Her pride fought with her empty belly. But the truth was it had been hours since Triphena’s breakfast, and the walk back would be long and dark and cold. “I’ve no wish to impose—”
“Thee must not think so,” he said quickly. “It would pleasure our mother to have another woman in the house.” He smiled shyly. “She often complains that none of us boys can seem to find a woman who will have us.” He came to the fireplace and knelt to separate the logs and put out her small fire.
She was glad his back was to her and there was no chance that he could see her face flush red in the shadowy light of the cabin. “About your letter …” she began.
He shook his head without turning to her. “It was a foolish hope,” he said quietly. “I pray thee forgive me.”
They walked side by side down the road, the sun a blazing pumpkin as it fell rapidly behind the western mountains. Luke’s long legs purposefully shortened their stride so that she would not have to skip to keep up. For a long time, neither spoke, but as the sun disappeared, and the dusk began to gather about them, he set his gaze far down the road ahead and asked softly, “Then if thee will not stay, where will thee go?”
“I’m off
…” she said, and knew as she spoke what it was she was off to. To stare down the bear! The bear that she had thought all these years was outside herself, but now, truly, knew was in her own narrow spirit. She would stare down all the bears!
She stopped in the middle of the road, her whole body alight with the thrill of it. “I’m off,” she said, “to Ohio. There is a college there that will take a woman just like a man.” The plan grew as she spoke. “First I must go tomorrow to say good-bye to Charlie and little Rachel, and then I’ll take the coach to Concord, and from there”—she took a deep breath—“the train. I’ll go all the rest of the way by train.”

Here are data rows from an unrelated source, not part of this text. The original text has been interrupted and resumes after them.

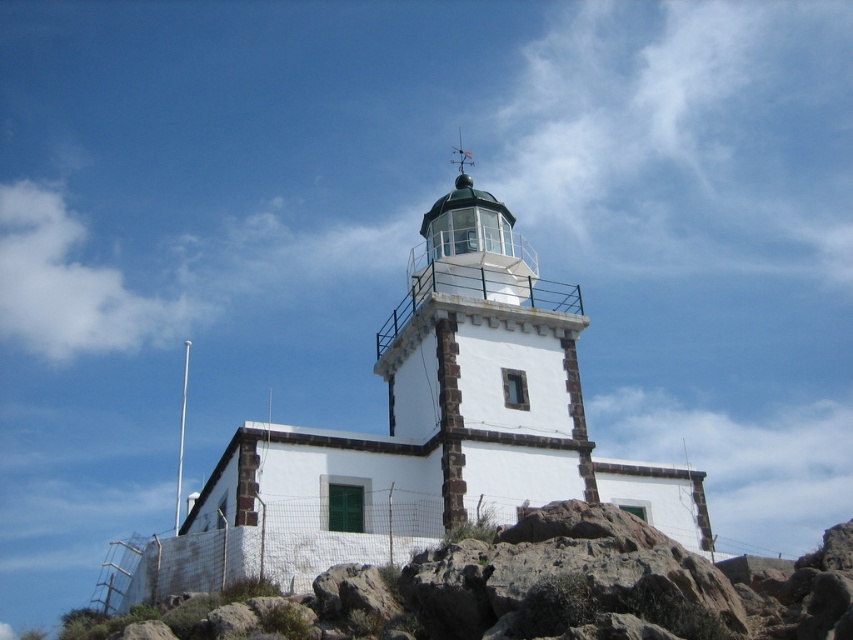
Based on the photo, who is shorter, rocky terrain at lower right or white stone lighthouse at center?

Standing shorter between the two is rocky terrain at lower right.

Is rocky terrain at lower right bigger than white stone lighthouse at center?

No.

Between point (602, 556) and point (518, 440), which one is positioned in front?

Positioned in front is point (602, 556).

Locate an element on the screen. The image size is (853, 640). rocky terrain at lower right is located at coordinates (538, 592).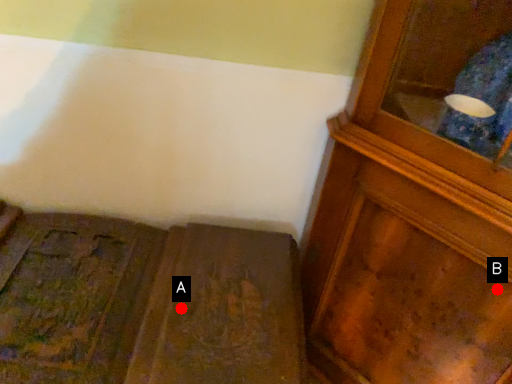
Question: Two points are circled on the image, labeled by A and B beside each circle. Which point appears farthest from the camera in this image?

Choices:
 (A) A is further
 (B) B is further

Answer: (A)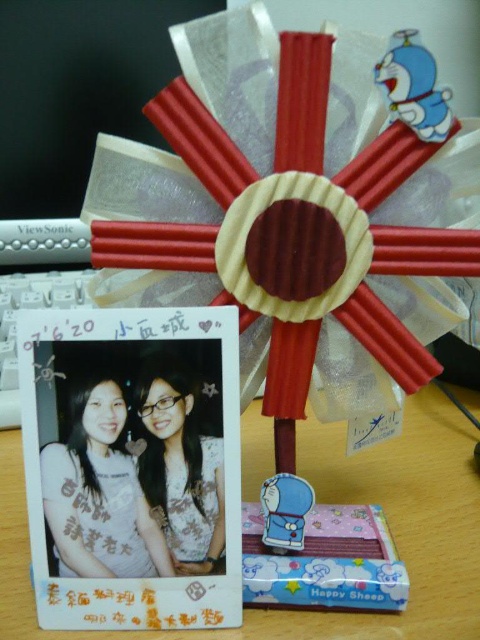
Is point (48, 513) in front of point (202, 504)?

Yes.

Does matte photo frame at center lie behind matte white blouse at center?

Yes, it is behind matte white blouse at center.

Locate an element on the screen. matte photo frame at center is located at coordinates (134, 481).

Is white glossy photo frame at center positioned before matte photo frame at center?

Yes.

The image size is (480, 640). What do you see at coordinates (324, 502) in the screenshot?
I see `white glossy photo frame at center` at bounding box center [324, 502].

Where is `white glossy photo frame at center`? Image resolution: width=480 pixels, height=640 pixels. white glossy photo frame at center is located at coordinates (324, 502).

Which is more to the right, white glossy photo frame at center or matte white blouse at center?

white glossy photo frame at center is more to the right.

Is white glossy photo frame at center bigger than matte white blouse at center?

Yes.

Is point (435, 554) farther from viewer compared to point (151, 508)?

Yes, point (435, 554) is farther from viewer.

Where is `white glossy photo frame at center`? white glossy photo frame at center is located at coordinates (324, 502).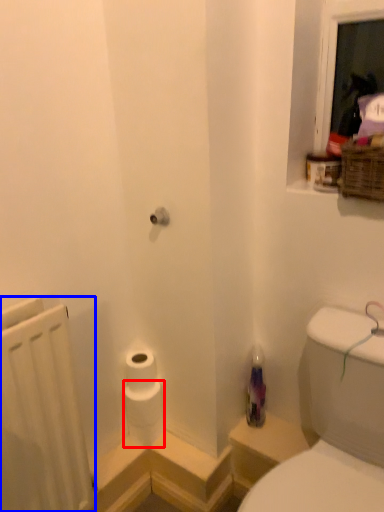
Question: Which object is further to the camera taking this photo, toilet paper (highlighted by a red box) or radiator (highlighted by a blue box)?

Choices:
 (A) toilet paper
 (B) radiator

Answer: (A)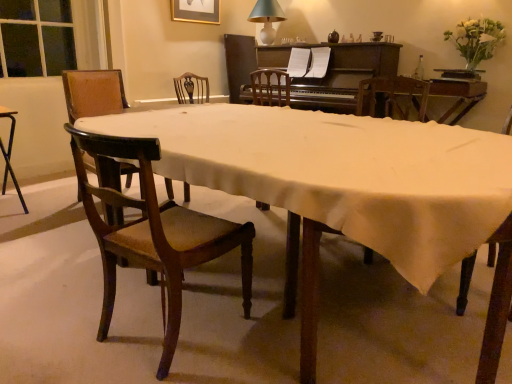
Locate an element on the screen. The height and width of the screenshot is (384, 512). gold-framed picture at upper center is located at coordinates (196, 11).

This screenshot has height=384, width=512. Find the location of `white matte flowers at upper right`. white matte flowers at upper right is located at coordinates (476, 40).

In order to click on wooden table at center in this screenshot , I will do `click(350, 190)`.

The width and height of the screenshot is (512, 384). Describe the element at coordinates (335, 72) in the screenshot. I see `dark brown polished wood piano at upper center` at that location.

The image size is (512, 384). I want to click on mahogany wood chair at lower left, the second chair positioned from the back, so click(x=155, y=234).

The height and width of the screenshot is (384, 512). I want to click on white ceramic lamp at upper center, so point(267,18).

Considering their positions, is dark brown polished wood piano at upper center located in front of or behind mahogany wood chair at lower left, the first chair viewed from the front?

Clearly, dark brown polished wood piano at upper center is behind mahogany wood chair at lower left, the first chair viewed from the front.

Measure the distance between dark brown polished wood piano at upper center and mahogany wood chair at lower left, the first chair viewed from the front.

A distance of 2.55 meters exists between dark brown polished wood piano at upper center and mahogany wood chair at lower left, the first chair viewed from the front.

Consider the image. What's the angular difference between dark brown polished wood piano at upper center and mahogany wood chair at lower left, the first chair viewed from the front,'s facing directions?

173 degrees.

Is dark brown polished wood piano at upper center far from mahogany wood chair at lower left, the second chair positioned from the back?

Yes, dark brown polished wood piano at upper center and mahogany wood chair at lower left, the second chair positioned from the back, are quite far apart.

Is dark brown polished wood piano at upper center thinner than white matte flowers at upper right?

In fact, dark brown polished wood piano at upper center might be wider than white matte flowers at upper right.

In the scene shown: Does dark brown polished wood piano at upper center turn towards white matte flowers at upper right?

No, dark brown polished wood piano at upper center is not aimed at white matte flowers at upper right.

From the image's perspective, does dark brown polished wood piano at upper center appear lower than white matte flowers at upper right?

Yes.

Could you measure the distance between dark brown polished wood piano at upper center and white matte flowers at upper right?

dark brown polished wood piano at upper center is 30.33 inches away from white matte flowers at upper right.

What are the coordinates of `flower lying above the wooden chair at left, which appears as the second chair when viewed from the right (from the image's perspective)` in the screenshot? It's located at (476, 40).

From the image's perspective, which is above, white matte flowers at upper right or wooden chair at left, which is counted as the 1th chair, starting from the left?

white matte flowers at upper right.

Which object is thinner, white matte flowers at upper right or wooden chair at left, which appears as the second chair when viewed from the front?

white matte flowers at upper right is thinner.

Is point (463, 53) more distant than point (82, 107)?

Yes, point (463, 53) is farther from viewer.

Which of these two, mahogany wood chair at lower left, the second chair from the left, or white ceramic lamp at upper center, is thinner?

white ceramic lamp at upper center.

Which is in front, point (179, 307) or point (259, 13)?

The point (179, 307) is closer to the camera.

Is mahogany wood chair at lower left, the second chair from the left, to the left or to the right of white ceramic lamp at upper center in the image?

mahogany wood chair at lower left, the second chair from the left, is positioned on white ceramic lamp at upper center's left side.

Considering the sizes of objects white ceramic lamp at upper center and mahogany wood chair at lower left, the second chair from the left, in the image provided, who is bigger, white ceramic lamp at upper center or mahogany wood chair at lower left, the second chair from the left,?

mahogany wood chair at lower left, the second chair from the left.

Is white ceramic lamp at upper center turned away from mahogany wood chair at lower left, the second chair positioned from the back?

No.

In terms of width, does white ceramic lamp at upper center look wider or thinner when compared to mahogany wood chair at lower left, the second chair from the left?

In the image, white ceramic lamp at upper center appears to be more narrow than mahogany wood chair at lower left, the second chair from the left.

Considering the sizes of objects white ceramic lamp at upper center and mahogany wood chair at lower left, positioned as the 1th chair in right-to-left order, in the image provided, who is shorter, white ceramic lamp at upper center or mahogany wood chair at lower left, positioned as the 1th chair in right-to-left order,?

Standing shorter between the two is white ceramic lamp at upper center.

Which object is positioned more to the left, wooden table at center or white matte flowers at upper right?

wooden table at center is more to the left.

From a real-world perspective, which object rests below the other?

wooden table at center is physically lower.

From the image's perspective, relative to white matte flowers at upper right, is wooden table at center above or below?

wooden table at center is situated lower than white matte flowers at upper right in the image.

How different are the orientations of wooden table at center and white matte flowers at upper right in degrees?

wooden table at center and white matte flowers at upper right are facing 0.203 degrees away from each other.

Is white matte flowers at upper right completely or partially outside of dark brown polished wood piano at upper center?

white matte flowers at upper right lies outside dark brown polished wood piano at upper center's area.

From a real-world perspective, which object rests below the other?

dark brown polished wood piano at upper center.

Is white matte flowers at upper right in contact with dark brown polished wood piano at upper center?

No, white matte flowers at upper right is not touching dark brown polished wood piano at upper center.

From the picture: Which object is more forward, white matte flowers at upper right or dark brown polished wood piano at upper center?

white matte flowers at upper right is more forward.

From a real-world perspective, starting from the dark brown polished wood piano at upper center, which chair is the 2nd one below it? Please provide its 2D coordinates.

[(155, 234)]

Identify the location of flower that is above the dark brown polished wood piano at upper center (from the image's perspective). The height and width of the screenshot is (384, 512). (476, 40).

Considering their positions, is dark brown polished wood piano at upper center positioned closer to white ceramic lamp at upper center than wooden table at center?

dark brown polished wood piano at upper center.

Estimate the real-world distances between objects in this image. Which object is further from white matte flowers at upper right, black metal desk at left or wooden table at center?

black metal desk at left is further to white matte flowers at upper right.

When comparing their distances from white ceramic lamp at upper center, does gold-framed picture at upper center or dark brown polished wood piano at upper center seem closer?

The object closer to white ceramic lamp at upper center is gold-framed picture at upper center.

From the image, which object appears to be farther from gold-framed picture at upper center, dark brown polished wood piano at upper center or wooden chair at left, which appears as the second chair when viewed from the front?

dark brown polished wood piano at upper center.

Which object lies nearer to the anchor point gold-framed picture at upper center, white matte flowers at upper right or wooden chair at left, which is counted as the 1th chair, starting from the left?

Among the two, wooden chair at left, which is counted as the 1th chair, starting from the left, is located nearer to gold-framed picture at upper center.

When comparing their distances from gold-framed picture at upper center, does white matte flowers at upper right or mahogany wood chair at lower left, positioned as the 1th chair in right-to-left order, seem closer?

white matte flowers at upper right.

Estimate the real-world distances between objects in this image. Which object is further from wooden chair at left, placed as the first chair when sorted from back to front, black metal desk at left or wooden table at center?

wooden table at center is further to wooden chair at left, placed as the first chair when sorted from back to front.

Considering their positions, is white matte flowers at upper right positioned closer to black metal desk at left than dark brown polished wood piano at upper center?

Based on the image, dark brown polished wood piano at upper center appears to be nearer to black metal desk at left.

The image size is (512, 384). Identify the location of lamp situated between wooden chair at left, which appears as the second chair when viewed from the right, and white matte flowers at upper right from left to right. (267, 18).

This screenshot has height=384, width=512. I want to click on flower between mahogany wood chair at lower left, the second chair from the left, and dark brown polished wood piano at upper center in the front-back direction, so click(476, 40).

Locate an element on the screen. This screenshot has width=512, height=384. piano located between wooden table at center and gold-framed picture at upper center in the depth direction is located at coordinates (335, 72).

At what (x,y) coordinates should I click in order to perform the action: click on piano between wooden chair at left, which is counted as the 1th chair, starting from the left, and white matte flowers at upper right. Please return your answer as a coordinate pair (x, y). Looking at the image, I should click on (335, 72).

He watched her face as though trying to read her thoughts, but gave up the attempt. “Thee is indeed a wonder, Lyddie Worthen,” he said.
She looked up into his earnest face as he leaned to speak to her and saw in his bent shoulders the shade of an old man in a funny broad Quaker hat—the gentle old man that he would someday become and that she would love.
Tarnation, Lyddie Worthen! Ain’t you learned nothing? Don’t you know better than to tie yourself to some other living soul? You’d only be asking for trouble and grief. Might as well just throw open the cabin door full wide and invite that black bear right onto the hearth.
Still—if he was to wait—
He was looking right at her, his head cocked, his brown eyes questioning. His face was so close she could see a trace of soot on it. Like Charlie. The boy could never mess with a fire without getting all dirty. She held her hand tightly to her side to keep from reaching up and wiping his cheek with her fingers.
Will you wait, Luke Stevens? It’ll be years before I come back to these mountains again. I won’t come back weak and beaten down and because I have nowhere else to go. No, I will not be a slave, even to myself—
“Do I frighten thee?” he asked gently.
“Ey?”
“Thee was staring at me something fierce.”
She began to giggle, as she used to when she and Charlie had been young.
His solemn face crinkled into lines of puzzlement and then, still not understanding, he crumpled into laughter, as though glad to be infected by her merriment. He took off his broad hat and ran his big hand through his rusty hair. “I will miss thee,” he said.
We can stil hop, Luke Stevens, Lyddie said, but not aloud.